Basalt
Client: Soltrust
Property Management: Redside Partners
Interior Design: Weber Thompson
Interior Photography: Cindy Apple
Lifestyle Photography: Jenny Jimenez
Objective
Basalt arrived as a small boutique community in the heart of West Seattle's Alaska Junction — a tightknit, walkable neighborhood with a small-town feel just a stone's throw from Downtown Seattle. Even though the building sat on the smaller side, the client wanted it to show real personality: a modern design with a distinct point of view that could hold its own in an eclectic, beloved neighborhood. We started at the very beginning with the name, then built the overall design aesthetic outward from there. Early in the process we created an inspiration board that the interiors team at Weber Thompson used to help shape the interior design direction, so the architecture, the interiors, and the brand all grew from the same idea — and by the time the doors opened, every detail felt like it belonged together.
Our Role
• Brand Development
• Naming
• Brand Identity
• Brand Guidelines
• Marketing Copywriting
• Lifestyle Photography
• Print Collateral
• Website Design + Development
West Seattle lives in the best of both worlds — the warm embrace of a small-town atmosphere with all the culture, excitement, and opportunity of the big city within reach. Sophisticated urban style meets natural Northwest texture, and that contrast became the heart of the brand. The name Basalt — the dense volcanic stone that forms the bones of the Pacific Northwest landscape — captured exactly that: solid, grounded, and elemental, with a rich, tactile character you can feel.

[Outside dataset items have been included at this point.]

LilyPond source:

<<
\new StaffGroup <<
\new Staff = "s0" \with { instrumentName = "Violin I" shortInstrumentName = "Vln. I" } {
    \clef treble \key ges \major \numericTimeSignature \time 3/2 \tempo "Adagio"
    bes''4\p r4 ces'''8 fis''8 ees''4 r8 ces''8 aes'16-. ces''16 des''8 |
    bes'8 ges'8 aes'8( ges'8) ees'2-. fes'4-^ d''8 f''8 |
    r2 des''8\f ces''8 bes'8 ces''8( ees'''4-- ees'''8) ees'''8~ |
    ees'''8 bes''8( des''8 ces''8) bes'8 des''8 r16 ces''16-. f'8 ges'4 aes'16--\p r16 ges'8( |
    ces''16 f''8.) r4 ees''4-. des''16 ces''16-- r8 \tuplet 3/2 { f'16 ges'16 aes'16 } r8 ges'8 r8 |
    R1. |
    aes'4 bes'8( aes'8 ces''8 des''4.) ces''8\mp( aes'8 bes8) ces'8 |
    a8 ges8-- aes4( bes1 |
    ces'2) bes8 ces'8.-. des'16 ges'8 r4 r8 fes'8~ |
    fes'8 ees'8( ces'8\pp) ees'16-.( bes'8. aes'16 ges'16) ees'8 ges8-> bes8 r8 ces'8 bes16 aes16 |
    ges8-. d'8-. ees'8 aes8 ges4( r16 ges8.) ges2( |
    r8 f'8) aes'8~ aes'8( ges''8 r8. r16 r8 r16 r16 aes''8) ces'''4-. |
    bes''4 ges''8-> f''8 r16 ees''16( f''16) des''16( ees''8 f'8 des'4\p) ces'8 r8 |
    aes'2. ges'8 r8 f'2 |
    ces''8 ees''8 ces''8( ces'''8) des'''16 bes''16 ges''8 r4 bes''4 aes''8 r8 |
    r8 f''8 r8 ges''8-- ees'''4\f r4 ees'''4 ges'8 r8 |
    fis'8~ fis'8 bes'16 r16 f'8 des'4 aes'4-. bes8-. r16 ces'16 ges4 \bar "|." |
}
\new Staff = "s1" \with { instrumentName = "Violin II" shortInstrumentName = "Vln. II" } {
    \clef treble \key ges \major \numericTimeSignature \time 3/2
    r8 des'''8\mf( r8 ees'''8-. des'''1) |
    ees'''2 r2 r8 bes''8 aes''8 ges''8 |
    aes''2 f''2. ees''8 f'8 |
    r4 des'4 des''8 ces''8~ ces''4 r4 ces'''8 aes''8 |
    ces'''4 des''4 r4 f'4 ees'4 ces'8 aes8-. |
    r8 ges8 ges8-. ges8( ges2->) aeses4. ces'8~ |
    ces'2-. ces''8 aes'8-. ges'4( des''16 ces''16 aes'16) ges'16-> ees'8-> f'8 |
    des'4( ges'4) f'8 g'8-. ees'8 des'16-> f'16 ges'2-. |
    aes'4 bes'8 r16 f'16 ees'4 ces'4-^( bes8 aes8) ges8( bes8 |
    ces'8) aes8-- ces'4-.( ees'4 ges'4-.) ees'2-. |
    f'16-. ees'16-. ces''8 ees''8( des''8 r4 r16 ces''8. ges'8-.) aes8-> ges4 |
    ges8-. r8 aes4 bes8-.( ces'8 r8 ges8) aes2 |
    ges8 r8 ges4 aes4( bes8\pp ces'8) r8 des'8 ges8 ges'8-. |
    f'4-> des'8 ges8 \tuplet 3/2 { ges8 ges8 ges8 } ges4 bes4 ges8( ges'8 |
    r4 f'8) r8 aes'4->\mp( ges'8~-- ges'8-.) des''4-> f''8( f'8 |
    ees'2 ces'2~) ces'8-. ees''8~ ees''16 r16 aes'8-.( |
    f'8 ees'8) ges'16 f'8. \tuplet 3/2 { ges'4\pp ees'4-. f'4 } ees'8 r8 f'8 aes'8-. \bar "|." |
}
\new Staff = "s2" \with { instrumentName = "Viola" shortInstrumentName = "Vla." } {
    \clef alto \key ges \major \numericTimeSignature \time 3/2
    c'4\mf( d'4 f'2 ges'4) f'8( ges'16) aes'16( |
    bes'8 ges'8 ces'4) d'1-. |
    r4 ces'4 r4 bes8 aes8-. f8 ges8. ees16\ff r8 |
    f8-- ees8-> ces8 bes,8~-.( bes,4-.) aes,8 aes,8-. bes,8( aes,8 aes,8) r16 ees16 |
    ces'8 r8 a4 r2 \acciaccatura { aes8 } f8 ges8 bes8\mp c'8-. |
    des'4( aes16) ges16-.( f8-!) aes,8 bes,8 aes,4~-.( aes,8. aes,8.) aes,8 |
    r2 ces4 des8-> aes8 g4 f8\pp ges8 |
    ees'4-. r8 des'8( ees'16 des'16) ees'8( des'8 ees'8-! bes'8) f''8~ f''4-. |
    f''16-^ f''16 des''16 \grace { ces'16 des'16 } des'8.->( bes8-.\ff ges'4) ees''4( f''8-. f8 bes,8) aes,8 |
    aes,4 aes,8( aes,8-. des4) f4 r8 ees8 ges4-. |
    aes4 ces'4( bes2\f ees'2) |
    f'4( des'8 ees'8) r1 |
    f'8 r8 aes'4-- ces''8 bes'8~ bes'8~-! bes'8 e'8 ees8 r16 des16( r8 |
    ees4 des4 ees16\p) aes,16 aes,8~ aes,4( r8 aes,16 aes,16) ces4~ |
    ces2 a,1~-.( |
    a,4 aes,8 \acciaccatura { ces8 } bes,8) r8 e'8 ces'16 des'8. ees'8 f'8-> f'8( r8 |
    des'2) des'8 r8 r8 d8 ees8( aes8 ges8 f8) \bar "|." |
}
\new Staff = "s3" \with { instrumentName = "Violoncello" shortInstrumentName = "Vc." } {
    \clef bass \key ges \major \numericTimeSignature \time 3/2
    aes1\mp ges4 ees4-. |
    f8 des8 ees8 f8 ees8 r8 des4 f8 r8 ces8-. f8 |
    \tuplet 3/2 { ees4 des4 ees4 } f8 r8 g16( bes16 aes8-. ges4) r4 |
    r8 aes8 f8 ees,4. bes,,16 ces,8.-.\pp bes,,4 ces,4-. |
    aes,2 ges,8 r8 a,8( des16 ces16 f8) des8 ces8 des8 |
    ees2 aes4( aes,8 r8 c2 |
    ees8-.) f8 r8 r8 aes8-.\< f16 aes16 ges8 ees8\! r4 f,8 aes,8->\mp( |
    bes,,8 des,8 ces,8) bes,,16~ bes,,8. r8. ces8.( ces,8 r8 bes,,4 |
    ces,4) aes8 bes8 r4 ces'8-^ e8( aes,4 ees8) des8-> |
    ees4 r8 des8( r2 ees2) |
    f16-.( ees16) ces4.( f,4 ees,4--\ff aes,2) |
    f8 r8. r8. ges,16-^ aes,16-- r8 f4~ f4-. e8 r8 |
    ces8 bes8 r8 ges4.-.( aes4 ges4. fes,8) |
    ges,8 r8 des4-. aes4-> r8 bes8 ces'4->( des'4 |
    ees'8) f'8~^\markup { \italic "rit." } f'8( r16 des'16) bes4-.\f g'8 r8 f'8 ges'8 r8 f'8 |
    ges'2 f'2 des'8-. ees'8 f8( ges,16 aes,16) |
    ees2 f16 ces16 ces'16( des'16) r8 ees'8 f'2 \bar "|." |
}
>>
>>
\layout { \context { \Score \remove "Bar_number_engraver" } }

The positioning leaned into "the best of both worlds" and the rhythm of daily life at the neighborhood’s “Alaska Junction”: a latte from the coffee shop steps away, French pastries from the century-old European deli, a bike ride to the beach or a hike beneath old-growth trees, and happy hour on the rooftop deck as the sun sets over the Olympics. With a 97 Walk Score and the water taxi, trails, and mountains all close at hand, Basalt was built for people who want to live where everything is out their front door — refined and modern, but unmistakably rooted in the easygoing, outdoorsy spirit of West Seattle.
The Story
Brand Direction
The visual language was drawn straight from the landscape — solid design and rich texture, exactly like the stone the project is named for. An earthy palette of warm clay and sand, golden ochre, deep espresso, forest green, and soft sage gives the brand a grounded, natural Northwest feel, balanced with cool gray for room to breathe. A flexible logo system — set in horizontal and vertical lockups that can shift across the palette — pairs with a family of textural patterns, so Basalt reads as polished and distinctive even at a boutique scale.